I think an army that is surrounded by enemy controlled tt and cannot trace a line of supply to a friendly capital should suffer a penalty.
For the sake of example, lets say the Germans storm through Belgium into Picardy, and through Switzerland into Burgundy, cutting off a French army stubbornly remaining in Lorraine rather than having fallen back.
Two ideas:
1. An out of supply army cannot fire artillery, nor use artillery to promote other units. Armies in direct supply had a hard enough time getting adequate artillery shells, isolated formations would soon have run out.
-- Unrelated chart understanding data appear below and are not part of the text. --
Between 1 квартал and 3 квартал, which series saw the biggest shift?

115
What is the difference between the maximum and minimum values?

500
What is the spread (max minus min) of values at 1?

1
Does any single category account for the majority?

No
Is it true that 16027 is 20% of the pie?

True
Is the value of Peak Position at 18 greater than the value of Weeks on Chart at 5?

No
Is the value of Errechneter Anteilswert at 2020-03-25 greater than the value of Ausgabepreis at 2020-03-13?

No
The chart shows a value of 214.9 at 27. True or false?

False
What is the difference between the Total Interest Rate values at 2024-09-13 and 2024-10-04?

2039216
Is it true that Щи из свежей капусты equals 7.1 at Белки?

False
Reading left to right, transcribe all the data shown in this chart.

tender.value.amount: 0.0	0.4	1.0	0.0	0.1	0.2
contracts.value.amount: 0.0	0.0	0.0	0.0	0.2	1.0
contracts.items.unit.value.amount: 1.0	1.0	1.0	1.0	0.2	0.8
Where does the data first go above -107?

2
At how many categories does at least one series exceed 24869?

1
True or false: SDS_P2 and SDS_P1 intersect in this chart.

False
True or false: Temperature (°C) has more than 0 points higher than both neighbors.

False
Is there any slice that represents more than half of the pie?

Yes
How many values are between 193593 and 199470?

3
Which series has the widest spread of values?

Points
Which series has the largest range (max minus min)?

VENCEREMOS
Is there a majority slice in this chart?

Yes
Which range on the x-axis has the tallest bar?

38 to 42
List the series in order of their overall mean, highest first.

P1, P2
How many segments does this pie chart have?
2. Such an army has one (of its own) turns to breakout, or be reached by friendly forces. A single contested adjacent tt is enough. If this is not achieved, and the tt it is in is contested, then the army must surrender.
Infantry are taken prisoner.
Artillery and tanks are captured and converted to enemy units. (I’m assuming the defender is clever enough to fly any fighters to safety; I’ve not read anywhere about captured aircraft being used.)
Consider SZs too big to allow a fleet to be surrounded as such, though see my naval refueling idea.
If you like the idea of capturing units, perhaps consider that when you capture a tt outright a proportion of enemy casualties might be treated as captured.
POWs must be returned to the original owner if the captor is eliminated from the game (revolution or capital captured).